Israel is subject daily to scores of false claims and slanders that receive a remarkable amount of credibility in Western media, academic, and intellectual circles even when no proof is offered.
Palestinian groups (including the Gaza and Palestinian Authority regimes), associated local and allied foreign non-government organizations, Western radical and anti-Israel groups, and politically committed journalists are eager to act as propaganda agents making up false stories or transmitting them without serious thought or checking.
So the key question is to understand the deliberateness of this anti-Israel propaganda and evaluating the credibility of the sources.
Some of these are big false stories—the alleged killing of Muhammad al-Dura and the supposed Jenin massacre—others are tiny. Some—like the claim Israel was murdering Palestinians to steal their organs-- get into the main Western newspapers while others only make it into smaller and non-English ones.
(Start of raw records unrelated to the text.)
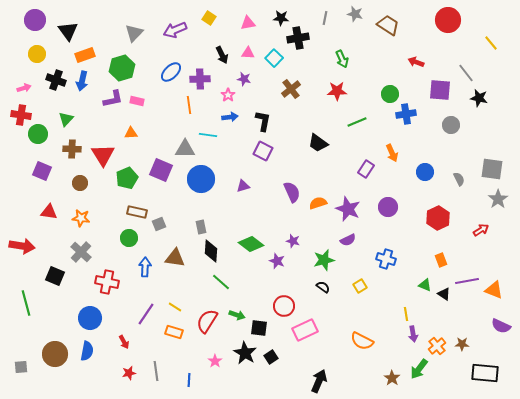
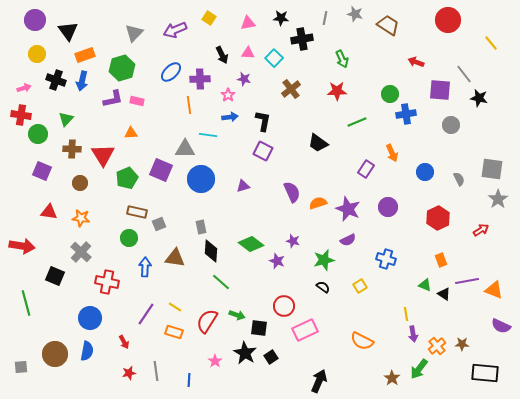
black cross at (298, 38): moved 4 px right, 1 px down
gray line at (466, 73): moved 2 px left, 1 px down
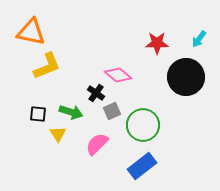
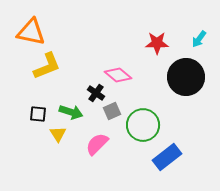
blue rectangle: moved 25 px right, 9 px up
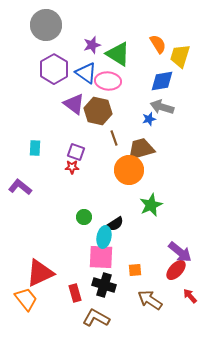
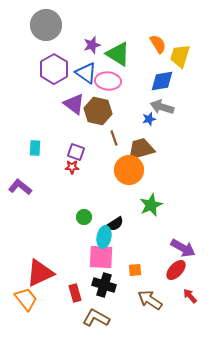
purple arrow: moved 3 px right, 4 px up; rotated 10 degrees counterclockwise
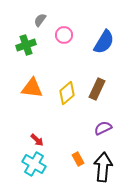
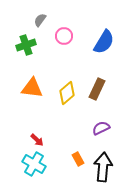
pink circle: moved 1 px down
purple semicircle: moved 2 px left
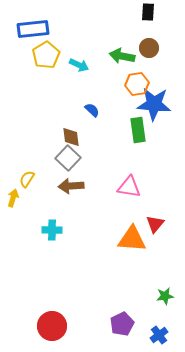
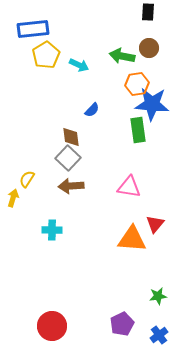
blue star: moved 2 px left
blue semicircle: rotated 91 degrees clockwise
green star: moved 7 px left
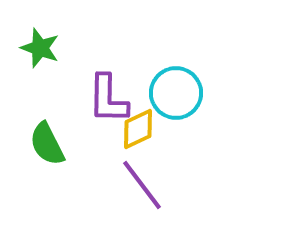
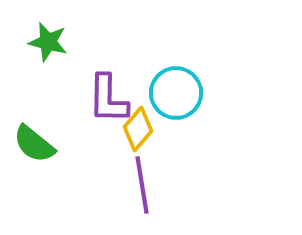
green star: moved 8 px right, 6 px up; rotated 6 degrees counterclockwise
yellow diamond: rotated 24 degrees counterclockwise
green semicircle: moved 13 px left; rotated 24 degrees counterclockwise
purple line: rotated 28 degrees clockwise
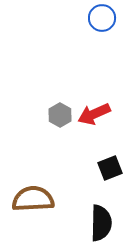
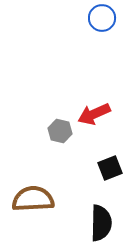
gray hexagon: moved 16 px down; rotated 15 degrees counterclockwise
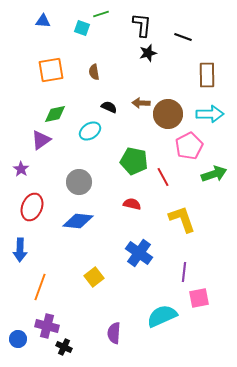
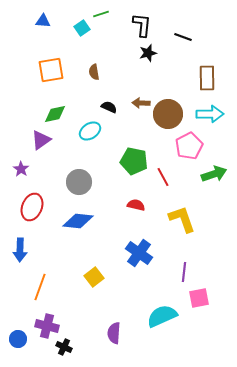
cyan square: rotated 35 degrees clockwise
brown rectangle: moved 3 px down
red semicircle: moved 4 px right, 1 px down
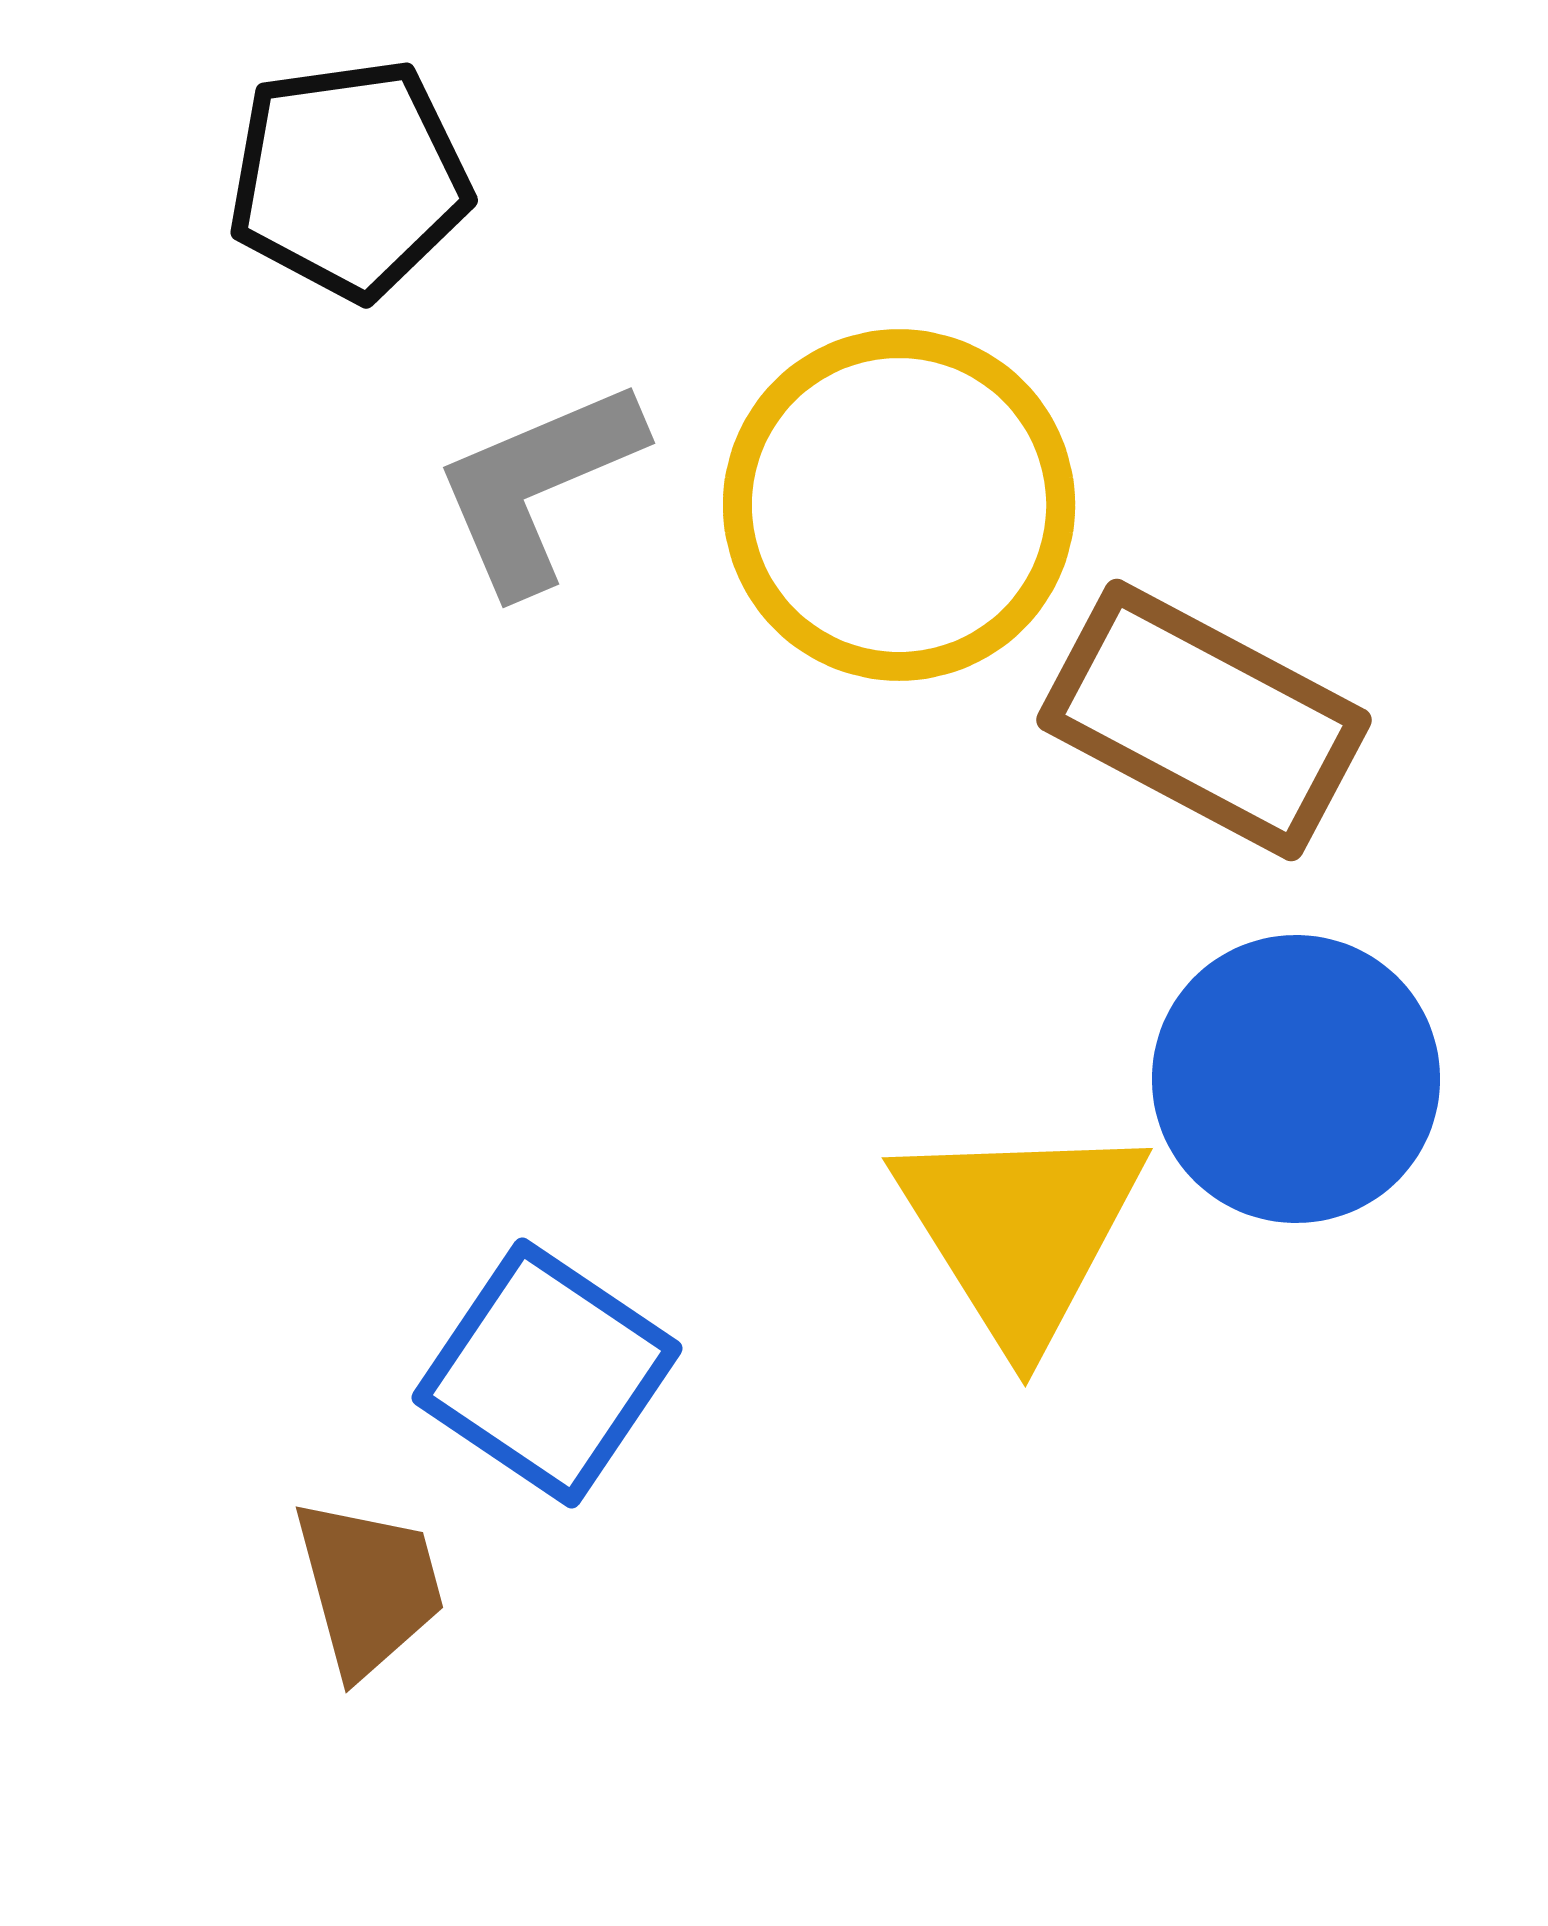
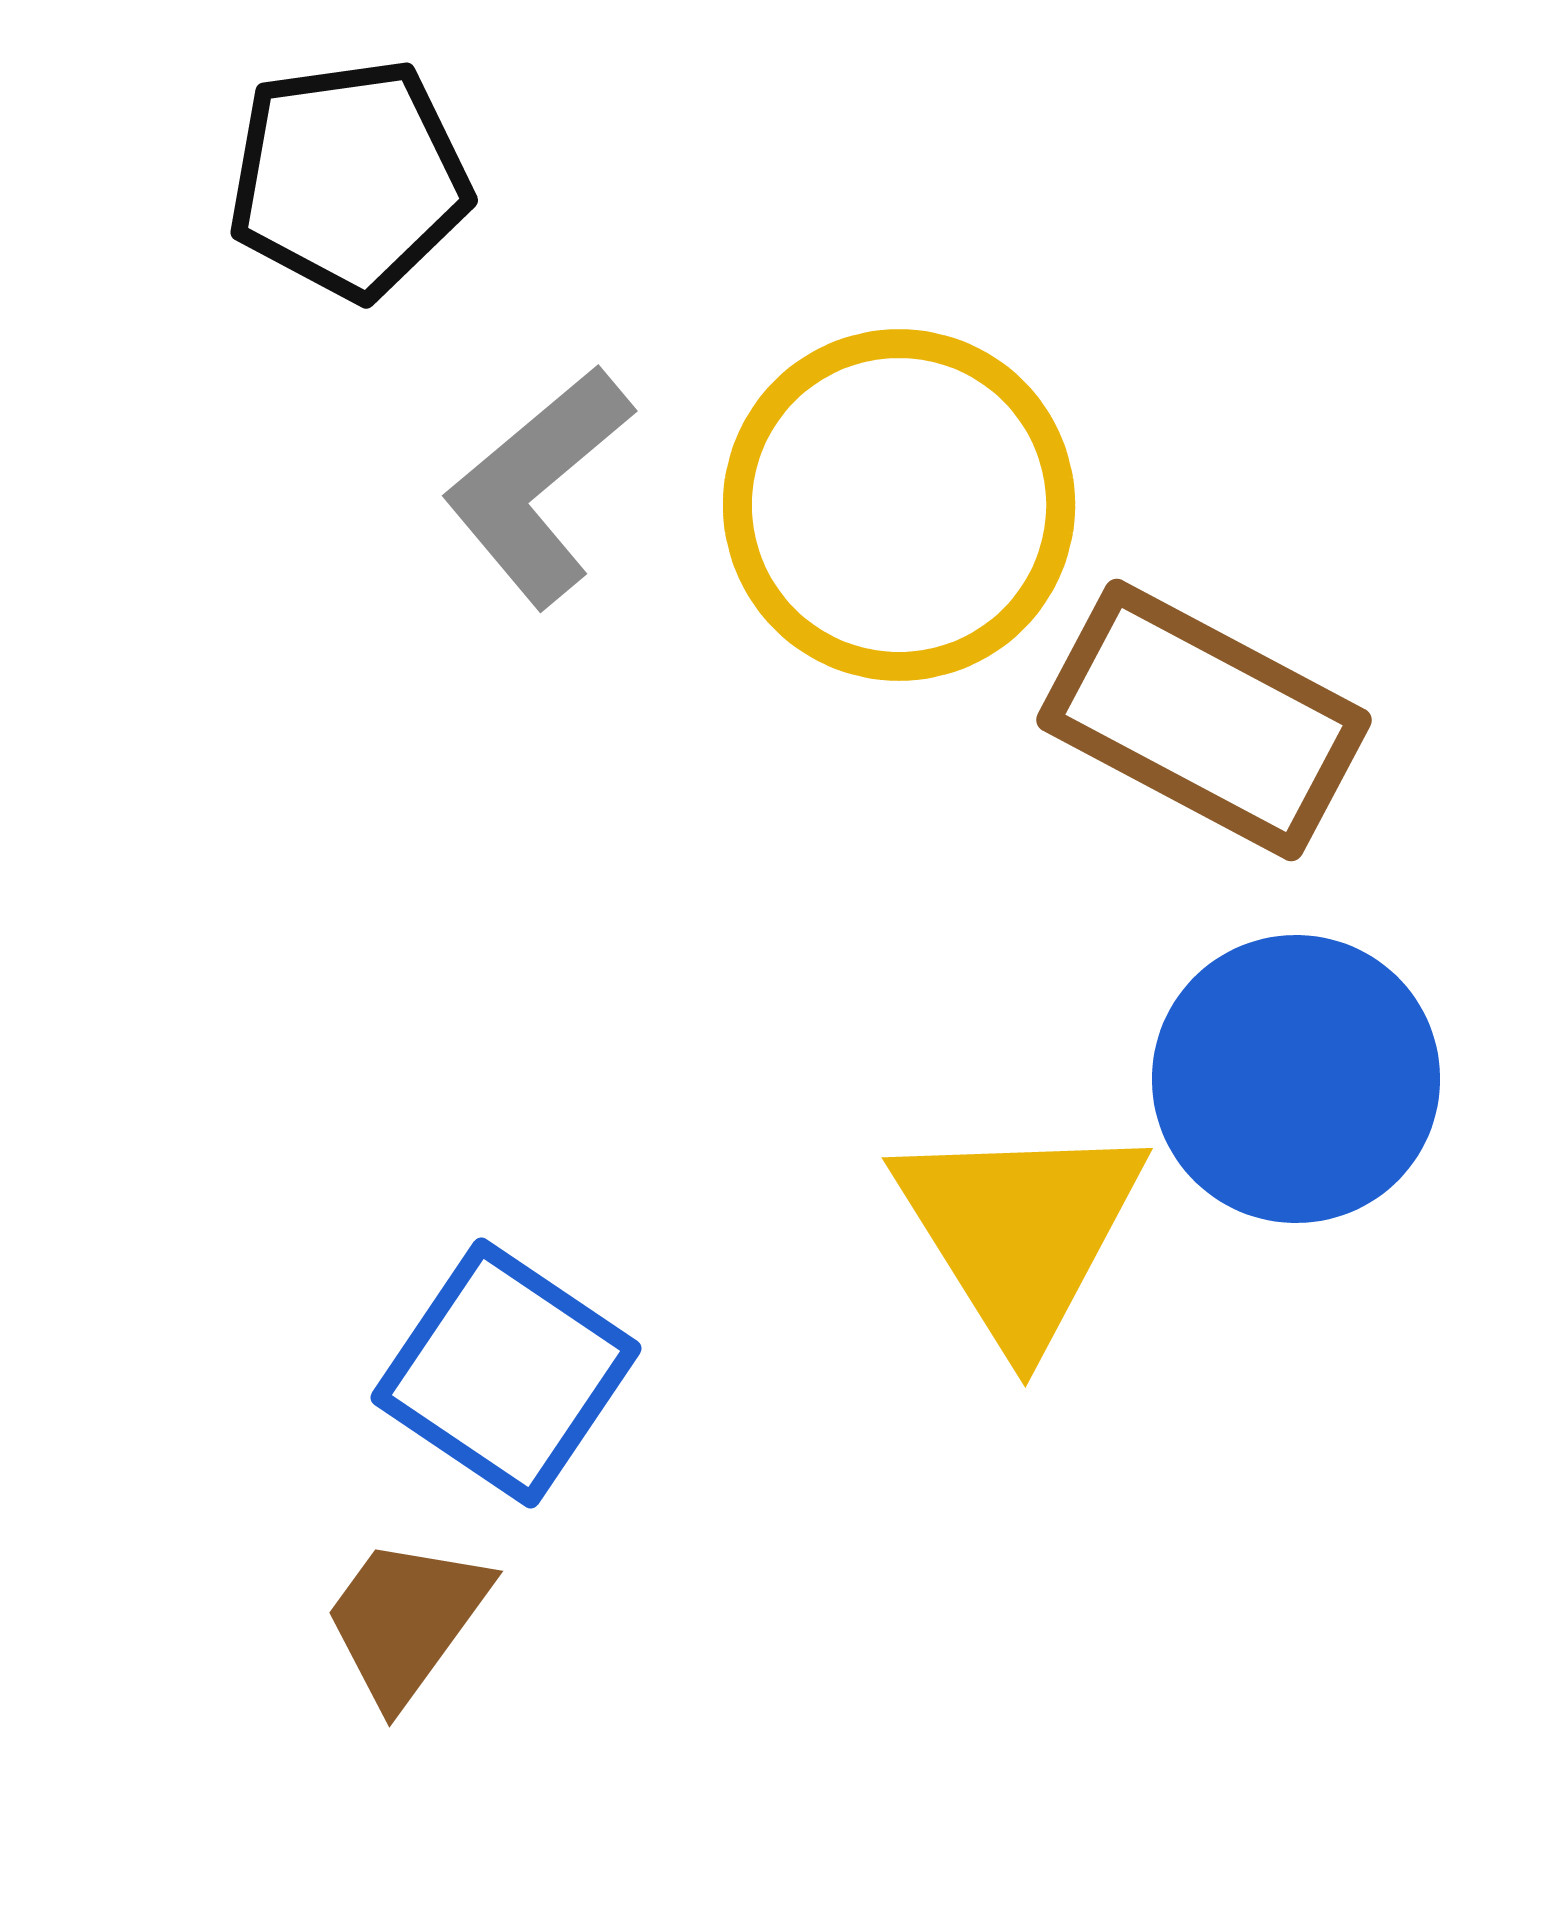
gray L-shape: rotated 17 degrees counterclockwise
blue square: moved 41 px left
brown trapezoid: moved 37 px right, 33 px down; rotated 129 degrees counterclockwise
Taken together, this campaign of falsification is creating a big wave not only of anti-Israel sentiment but of antisemitism on a Medieval scale, simply the modern equivalent of claims that the Jews poisoned wells, spread Bubonic Plague, or murdered children to use their blood for Passover matzohs.
Here are three actual examples of well-educated Westerners believing such modern legends reported to me recently by colleagues:
--A former classmate, one told me, claimed that the Palestinians are living in death camps, being starved, etc. Asked to provide facts and provided with evidence to the contrary, he could provide no real examples. Finally, he remarked, `The truth is always somewhere in the middle.’”
--Hundreds of American college professors signed a petition claiming that Israel was supposedly about to throw hundreds of thousands of Palestinians out of the West Bank though there was zero evidence of any such intention and, of course, nothing ever happened.
--A British writer of some fame claimed, on the basis of an alleged single conversation with a questionable source, that Israel was preparing gas chambers for the mass murder of Palestinians. When asked if she was really claiming this would happen, she stated that it wasn’t going to happen but only because people like her had sounded the alarm to prevent it.
There is no limit. When stories are proven wrong, the damage remains, apologies are non-existent or muted, and no lesson is learned because the same process is soon repeated.
Read the whole thing.
Here is one example plucked from today’s mail. The Palestinian Authority Health Ministry claim Israel has seized seven oxygen machines intended for the West Bank and the Gaza Strip and paid for by the Norwegian government. It said that a protest was being made to Norway. The story was picked up by several European newspapers. No evidence or specifics—what Israeli agency held them up? What dates? What hospitals were these for?--was provided.
Asked to look into the oxygen machine story, an Israeli official did so and pointed out that there are no controls over such imports into the West Bank so there would be no basis for holding up anything going there. As for Gaza, those directly involved in the process of sending in aid note that no applications to import such machines has been filed, there is no record of any such machines arriving, and thus nothing had been held up.
In short, the story is completely false, presuming that the Palestinian Authority health ministry won't provide documents and specifics. But that isn't going to happen as it will just be on to the next false story, hoping for a bigger media response.
Having seen so many such stories disproved over the years—as Israel’s credibility, while not perfect, has compared favorably with that of any Western democratic state—one might think a lesson would be learned. But as the great American journalist Eric Severeid remarked many years ago, nothing can protect someone when the media sets out deliberately to misunderstand and report falsely about them.
Honorable journalists and scholars should take note and approach these false stories more skeptically. They should also reexamine their stereotypes and remember that their political views should be kept as much as possible out of their professional work.
Not so long ago, the above points would have been taken for granted as the most basic and obvious principles. They need to be relearned.